Simple arithmetic explains why more than 20 hours of work is bad. Teenagers typically spend 35 hours a week in school and 10 hours on homework. Adding a 20-hour job amounts to a 65-hour workweek. For some kids, problems begin when work exceeds 10 hours a week.

“There’s only so many hours in your day,” said Teri Gimbel, guidance director at a high school in Tallahassee, Fla. “You can’t do it all. School must come first.”

Educators, sociologists and psychologists agree - and a series of studies since the 1970s bear out - that school and family should be the center of a teenager’s universe.

In the latest and most comprehensive of these studies, scientists surveyed 90,000 teenagers from 1994-96 to find out what makes some kids well-adjusted while others tumble into crime, drugs, bad grades and early pregnancy.

Overall, the $25 million study mandated by Congress found that whatever their social and economic status, teenagers who feel close to their parents and connected to school suffer less stress and are less likely to contemplate suicide, drink, smoke, do drugs, engage in violence or have early sexual experience.

While the researchers haven’t analyzed all the survey results, “one finding that leaped out at us is that kids who work for pay 20 hours a week or more end up in a higher-risk category,” said Michael Resnick, a University of Minnesota professor who helped conduct the study. “This finding was robust and powerful enough that it deserves attention.”

About a half-dozen states have recently changed child-labor laws to limit hours during the school year. A 1993 law in Washington state limits children ages 14 and 15 to three hours on school days and a total of 16 hours a week. Older teenagers can work no more than 20 hours a week.

In 1991, New York lawmakers limited 14- and 15-year-olds to 18 hours a week and older teenagers to 28 hours a week.

Of the almost 8 million 16- and 17-year-olds in the United States, more than 2.5 million worked in September, data from the U.S. Bureau of Labor Statistics show. The proportion of kids working has changed little over the past decade.

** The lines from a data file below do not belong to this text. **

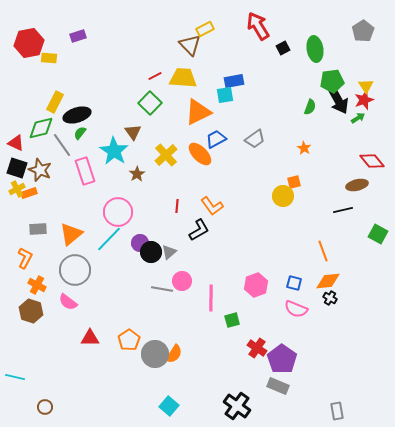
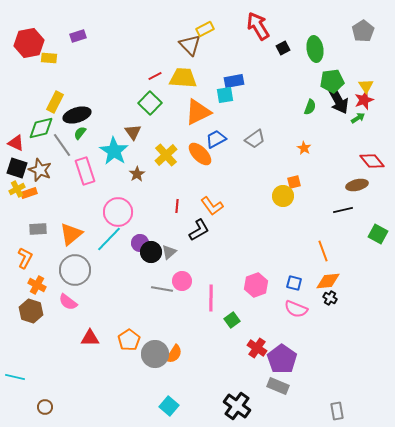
green square at (232, 320): rotated 21 degrees counterclockwise
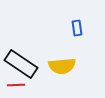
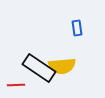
black rectangle: moved 18 px right, 4 px down
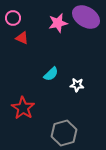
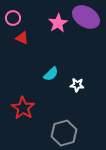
pink star: rotated 18 degrees counterclockwise
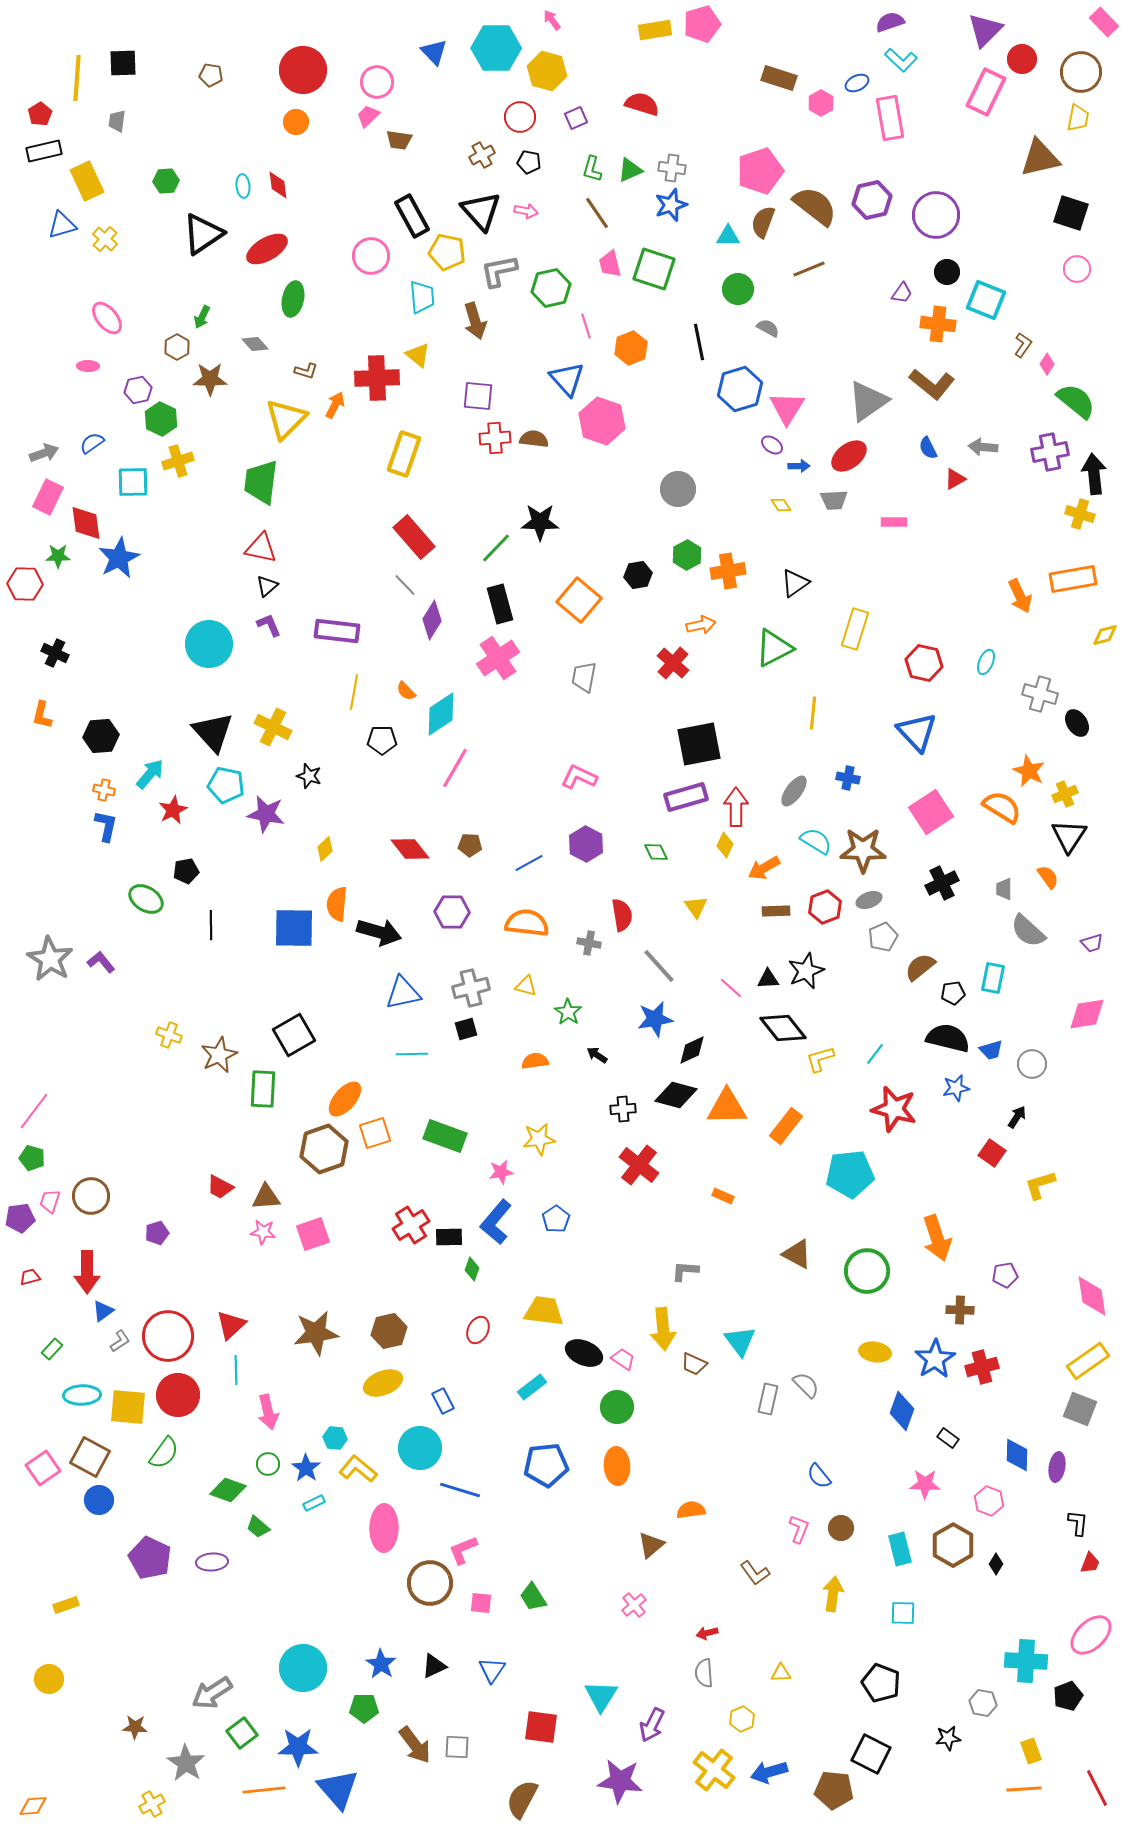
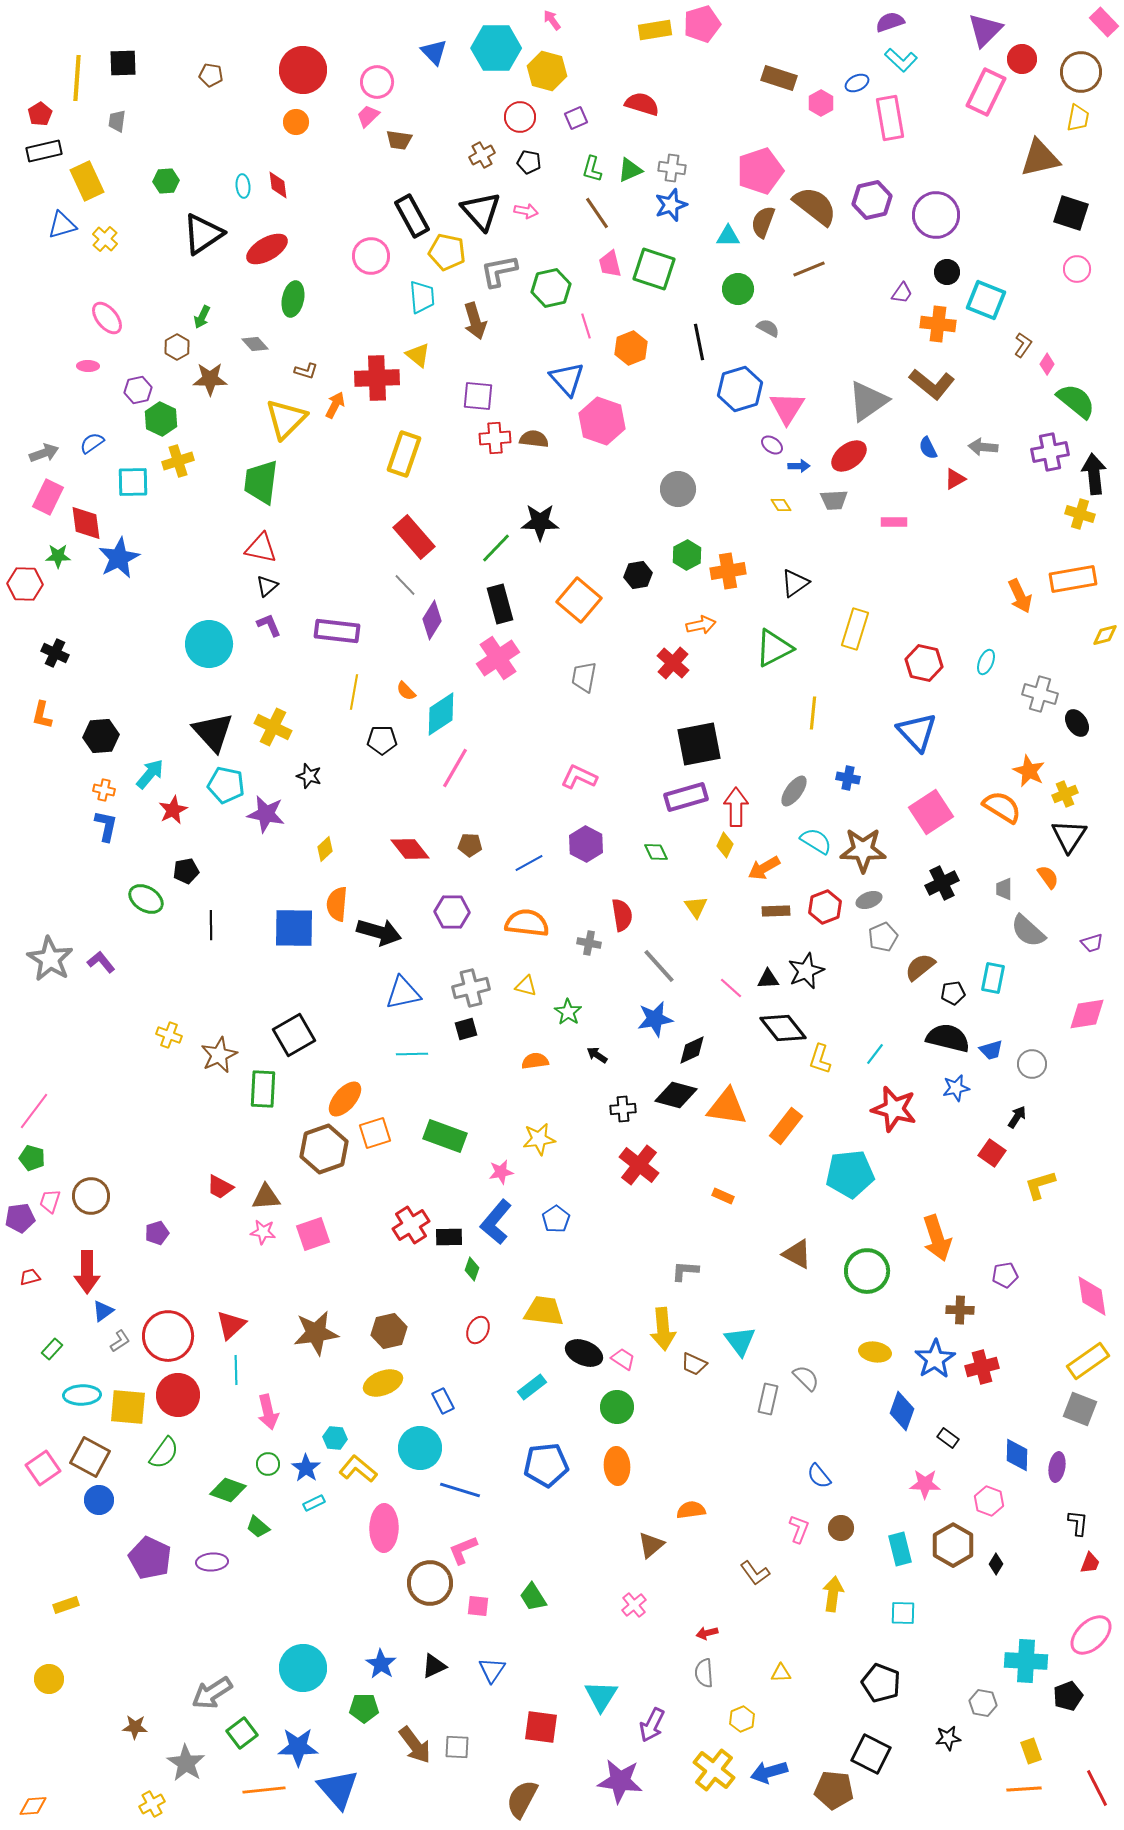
yellow L-shape at (820, 1059): rotated 56 degrees counterclockwise
orange triangle at (727, 1107): rotated 9 degrees clockwise
gray semicircle at (806, 1385): moved 7 px up
pink square at (481, 1603): moved 3 px left, 3 px down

Researchers have known for about two decades that excessive work leads to poor academic performance and increased substance abuse. Laurence Steinberg, a Temple University professor, reached similar conclusions in the 1970s. He found that working kids use drugs and alcohol 33 percent more often than do kids who don’t work at all.

Steinberg’s studies tracked students over several years, enabling him to answer the chicken-or-egg question of whether alienation from school leads kids into work or if the work causes academic trouble and delinquent behavior.

“We have pretty good evidence that working more than 20 hours a week leads to these problems,” Steinberg said.

A 1994 study of 20,000 Washington state high school students found that about 31 percent of the students who worked more than 20 hours reported regular drug use, compared with less than 20 percent of the students who worked fewer than 20 hours.

Resnick and Udry attribute increased substance abuse to teenagers having more disposable income and exposure to adults.

For Edgar DeLeon, most of the money goes to necessities. “It’s just me and Mom now. I had to help around the house. Pay a little of the phone bill, buy some groceries.”

When he has money left over, he spends it on gasoline, food at school, movies and dates with his girlfriend.

“There’s always a couple in the crowd who buy cigarettes or get someone to buy them beer to throw a party,” Edgar said. “They get a job and then waste the money.”